People are living longer than ever, and while regular brushing, flossing, and checkups allow many of us to maintain our natural smiles for a lifetime, sometimes our teeth just can't keep up. If you've lost a tooth (or a few teeth) due to injury or disease, dental implants can rejuvenate both your smile and your oral health.
An implant is a synthetic tooth root in the shape of a post that is surgically placed into the jawbone. The “root” is usually made of titanium: the same material used in many replacement hips and knees, and a metal that is well-suited to pairing with human bone. A replacement tooth is then fixed to the post. The tooth can be either permanently attached or removable. Permanent teeth are more stable and feel more like natural teeth.
The ideal candidate for implants is a non-smoker who has good oral health, including a sufficient amount of bone in the jaw, and healthy gums with no sign of gum disease.
Single or Multiple Implants
Implants are versatile. If you are only missing one tooth, one implant plus one replacement tooth will do the trick. If you are missing several teeth in a row, a few strategically placed implants can support a permanent bridge (a set of replacement teeth). Similarly, if you have lost all of your teeth, a full bridge or full denture can be permanently fixed in your mouth with a strategic number of implants.
Advantages Over Dentures or Bridges
Conventional bridges and dentures are not fixed to the bone, and can therefore be unstable. This can make it difficult to eat or smile with confidence. Implants not only look more natural, but feel and act more like normal teeth, with a stronger biting force. And because they don't directly rely on neighboring teeth for support, implants don't compromise the health of your natural teeth. In fact, bridges are only expected to last seven to ten years, even less with root canals, whereas implants will typically last a lifetime.

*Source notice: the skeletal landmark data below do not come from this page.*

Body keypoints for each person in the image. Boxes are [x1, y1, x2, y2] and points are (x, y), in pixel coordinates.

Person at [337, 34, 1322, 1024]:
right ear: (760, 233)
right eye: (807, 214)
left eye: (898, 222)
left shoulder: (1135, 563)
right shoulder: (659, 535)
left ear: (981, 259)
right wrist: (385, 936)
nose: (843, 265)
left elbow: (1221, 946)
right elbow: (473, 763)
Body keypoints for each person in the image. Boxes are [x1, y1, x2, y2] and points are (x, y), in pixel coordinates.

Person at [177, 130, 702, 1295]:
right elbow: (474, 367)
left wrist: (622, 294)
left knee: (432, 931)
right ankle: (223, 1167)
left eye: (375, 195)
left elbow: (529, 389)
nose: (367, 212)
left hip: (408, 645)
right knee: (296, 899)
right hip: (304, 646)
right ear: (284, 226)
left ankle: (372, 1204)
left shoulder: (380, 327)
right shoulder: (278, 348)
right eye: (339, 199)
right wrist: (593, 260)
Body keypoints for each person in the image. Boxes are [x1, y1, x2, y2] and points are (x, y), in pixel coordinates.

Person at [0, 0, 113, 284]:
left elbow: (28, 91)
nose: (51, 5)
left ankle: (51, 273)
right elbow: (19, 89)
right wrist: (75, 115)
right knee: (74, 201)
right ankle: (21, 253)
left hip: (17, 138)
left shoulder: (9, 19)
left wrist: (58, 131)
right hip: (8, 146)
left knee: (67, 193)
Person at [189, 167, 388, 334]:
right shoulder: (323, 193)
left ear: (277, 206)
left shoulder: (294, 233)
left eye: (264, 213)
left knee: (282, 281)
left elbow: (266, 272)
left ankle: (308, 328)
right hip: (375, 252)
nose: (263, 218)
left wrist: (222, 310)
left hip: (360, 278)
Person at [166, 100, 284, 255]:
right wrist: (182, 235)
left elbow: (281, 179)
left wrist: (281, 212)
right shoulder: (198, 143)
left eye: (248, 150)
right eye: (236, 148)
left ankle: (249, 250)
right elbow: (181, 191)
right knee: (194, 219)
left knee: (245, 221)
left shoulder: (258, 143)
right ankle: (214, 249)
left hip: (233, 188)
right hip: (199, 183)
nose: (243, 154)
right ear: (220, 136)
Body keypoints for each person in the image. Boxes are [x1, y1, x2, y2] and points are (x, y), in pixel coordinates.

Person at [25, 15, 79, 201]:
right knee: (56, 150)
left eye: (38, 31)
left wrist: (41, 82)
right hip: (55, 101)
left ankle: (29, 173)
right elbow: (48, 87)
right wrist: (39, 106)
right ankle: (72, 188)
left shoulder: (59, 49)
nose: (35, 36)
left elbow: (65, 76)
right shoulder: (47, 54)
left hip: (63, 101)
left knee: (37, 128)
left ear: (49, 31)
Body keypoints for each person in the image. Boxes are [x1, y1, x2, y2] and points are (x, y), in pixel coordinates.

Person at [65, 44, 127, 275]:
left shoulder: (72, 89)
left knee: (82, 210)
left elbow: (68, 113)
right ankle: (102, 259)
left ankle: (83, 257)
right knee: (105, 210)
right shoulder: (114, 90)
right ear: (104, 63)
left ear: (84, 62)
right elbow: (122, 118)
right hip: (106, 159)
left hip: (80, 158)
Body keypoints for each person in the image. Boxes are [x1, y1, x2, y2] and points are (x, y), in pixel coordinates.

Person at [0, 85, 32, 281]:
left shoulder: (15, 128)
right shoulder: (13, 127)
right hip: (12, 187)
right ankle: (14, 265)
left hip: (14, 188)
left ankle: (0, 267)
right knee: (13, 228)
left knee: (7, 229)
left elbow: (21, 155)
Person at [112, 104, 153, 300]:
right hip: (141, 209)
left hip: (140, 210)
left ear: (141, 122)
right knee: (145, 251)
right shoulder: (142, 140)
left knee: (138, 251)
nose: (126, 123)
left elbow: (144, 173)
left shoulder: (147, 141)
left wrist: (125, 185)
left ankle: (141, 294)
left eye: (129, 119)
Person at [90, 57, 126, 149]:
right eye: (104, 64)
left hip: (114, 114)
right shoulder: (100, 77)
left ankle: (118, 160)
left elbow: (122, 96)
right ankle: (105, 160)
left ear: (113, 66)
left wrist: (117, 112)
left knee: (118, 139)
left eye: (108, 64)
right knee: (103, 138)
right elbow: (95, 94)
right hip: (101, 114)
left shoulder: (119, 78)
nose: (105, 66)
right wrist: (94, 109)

Consider your replacement teeth to be the same as natural teeth. They require the same daily brushing and flossing, and the same amount of regular checkups. Just like your natural teeth, the better you take care of your replacements, the longer they will last.
If you’ve lost a tooth, your dentist may have recommended getting a dental implant to fill the empty space and allow for optimal function of your teeth. The dental implant itself is only a replacement for the root of the lost tooth, so after the implant has been placed, you’ll still need to get a restoration, or replacement tooth. Implants provide a strong foundation for fixed (permanent) or removable replacement teeth that are made to match your natural teeth.
To make the new tooth or teeth, your prosthodontist will make an impression of your existing teeth, creating a model of your bite. The new restoration, most typically a crown, will be based on this model so it will blend in perfectly with the rest of your teeth. The crown is then attached to the connector point (abutment) on your implant.
Replacing a lost tooth is essential to a healthy mouth and a healthy body. It will provide you with increased aesthetics of course, but will also improve your speech, ease of eating, and oral hygiene.
Full-mouth reconstruction, full-mouth rehabilitation, and full-mouth restoration are terms often used interchangeably to describe the process of rebuilding or restoring all of the teeth in both the upper and lower jaws simultaneously. Your dentist, who has years of experience working with the materials and procedures related to full-mouth reconstruction, will develop a plan that addresses all your needs and will leave you with a perfect smile, ideal bite, and optimal function.
You may be a candidate for full-mouth reconstruction if:
- Your teeth have been lost due to decay or trauma
- Your teeth have been injured or fractured
- Your teeth have become severely worn because of long-term acid erosion (from foods, beverages, or acid reflux)
- You have ongoing jaw, muscle, or headache pain related to your bite
The extent of your reconstruction will depend on the condition of your teeth. Your dentist may recommend crowns, bridges, veneers, or implants to restore your smile to its best possible condition. He or she will also address the state of your gum tissue, as the health of your gums may impact the type of restorations you receive.
Your treatment plan will entail a step-by-step process detailing all aspects of your reconstruction. The duration of your treatment will depend on the extent of work needed, but in the end it will all be worth it. Your teeth, mouth, and smile will be healthy and beautiful for the rest of your life.